O navio de guerra teve os seus sistemas de armas e sensores removidos e permanece atracado desde Outubro, apesar de ter sido alvo de uma renovação de 103 milhões de libras em 2023, que deveria prolongar a sua vida útil em pelo menos cinco anos.

Agora, espera-se que a HMS Iron Duke permaneça fora de serviço até ao seu desmantelamento previsto para 2028, aumentando as preocupações sobre a força naval britânica numa altura de crescente instabilidade global e em que a classe política e militar britânica fala da guerra contra a Rússia como quem comenta resultados da Premier League.

De acordo com o Navy Lookout, a fragata operou durante um máximo de 16 meses em plena capacidade operacional após a grande renovação, o que significa que esse investimento de 103 milhões de libras custou, na prática, cerca de 6,4 milhões de libras por mês de serviço activo, excluindo os custos operacionais.

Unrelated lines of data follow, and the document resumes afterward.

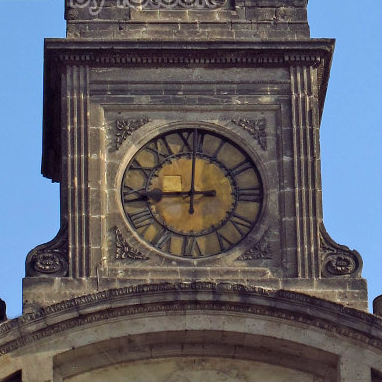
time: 9:00
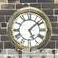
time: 5:08
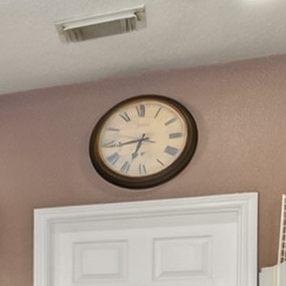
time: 6:43
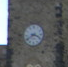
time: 3:40
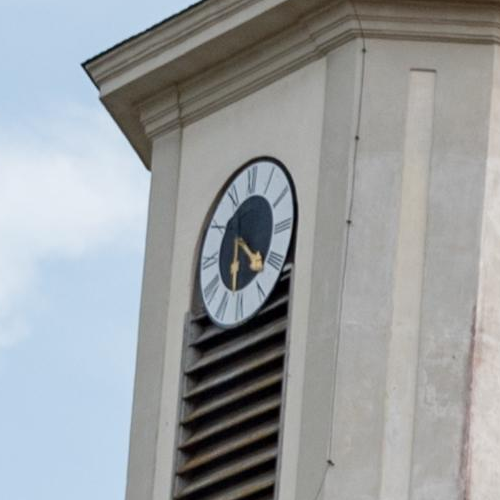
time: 6:21
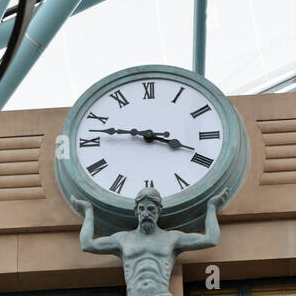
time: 3:46
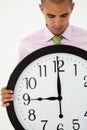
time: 8:59
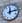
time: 12:12
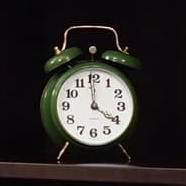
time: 3:59
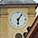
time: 6:06
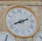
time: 8:11
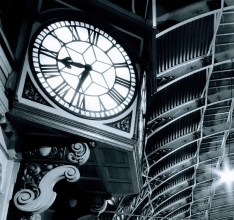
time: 8:32
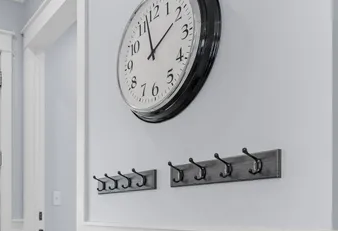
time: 1:57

As extensas reparações começaram em Devonport em Maio de 2019 e foram descritas como as mais complexas já realizadas numa fragata desta classe.

O HMS Iron Duke já estava atracado em Portsmouth desde 2017 devido à grave corrosão do casco, antes de ser submetido à gigantesca renovação.

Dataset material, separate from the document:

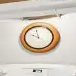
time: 9:57
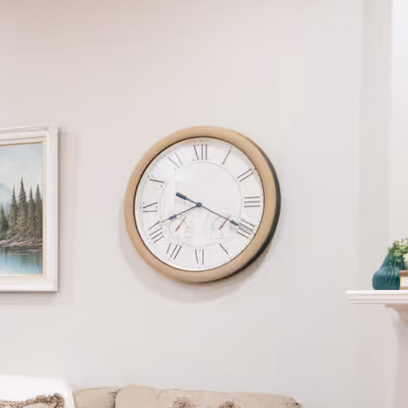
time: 8:19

O motivo exacto da aparente retirada do navio permanece incerto, embora as especulações se concentrem na corrosão da quilha, na falta de tripulação ou em problemas de propulsão que tornaram os investimentos feitos completamente contraproducentes e economicamente desastrosos.

A sua perda impõe uma pressão ainda maior sobre os já escassos recursos da Marinha Real Britânica, tanto mais que o Reino Unido procura, alegadamente, conter a crescente actividade naval russa no Canal da Mancha e no Atlântico Norte.

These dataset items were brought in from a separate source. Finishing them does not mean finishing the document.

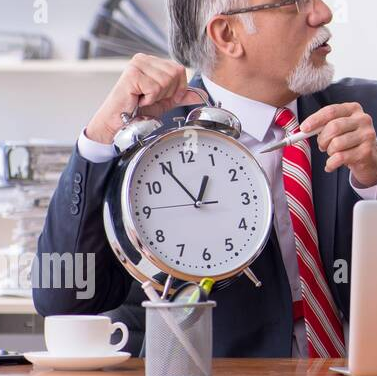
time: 12:54
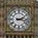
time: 2:16
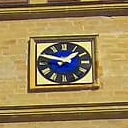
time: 1:47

A redução deixa também o Grupo de Ataque de Porta-Aviões com apenas uma fragata de escolta – metade do complemento mínimo anteriormente projetado.

Entretanto, as restantes cinco fragatas em serviço activo estão sobrecarregadas com uma só missão: a de monitorar possíveis movimentos de submarinos russos no Atlântico Norte.

Só para termos uma referência operacional, a terceiro-mundista marinha portuguesa tem agora tantas fragatas no activo como a marinha britânica.

A retirada da HMS Iron Duke surge no contexto de recentes alertas do Primeiro Lorde do Mar, o General Sir Gwyn Jenkins, de que a alegada ameaça representada pela Rússia provavelmente se intensificará nos próximos anos. E isto enquanto o chefe do estado maior das forças armadas britânicas não se cansa de sugerir que a Guerra com a Rússia é inevitável e que os ingleses têm que se preparar para perderem os seus filhos e netos nesse conflito.

É verdade que submarinos russos entraram em águas britânicas nos últimos meses, mas essa presença deve-se ao facto do governo de Keir Starmer ter ameaçado a captura de navios da marinha mercante russa que transitarem pelo Canal da Mancha.

Quanto mais tresloucadas e perigosas são as ameaças dos líderes europeus à segunda maior potência militar do mundo, menores são os seus recursos militares. E considerando o que está a acontecer à NATO neste momento, vítima da ira de Donald Trump, confirma-se a cada dia uma tese central do ContraCultura: as elite ocidentais não procuram fazer guerras para as vencer, no sentido clássico do termo.

A destruição, a morte, a queda civilizacional é uma vitória, por si só.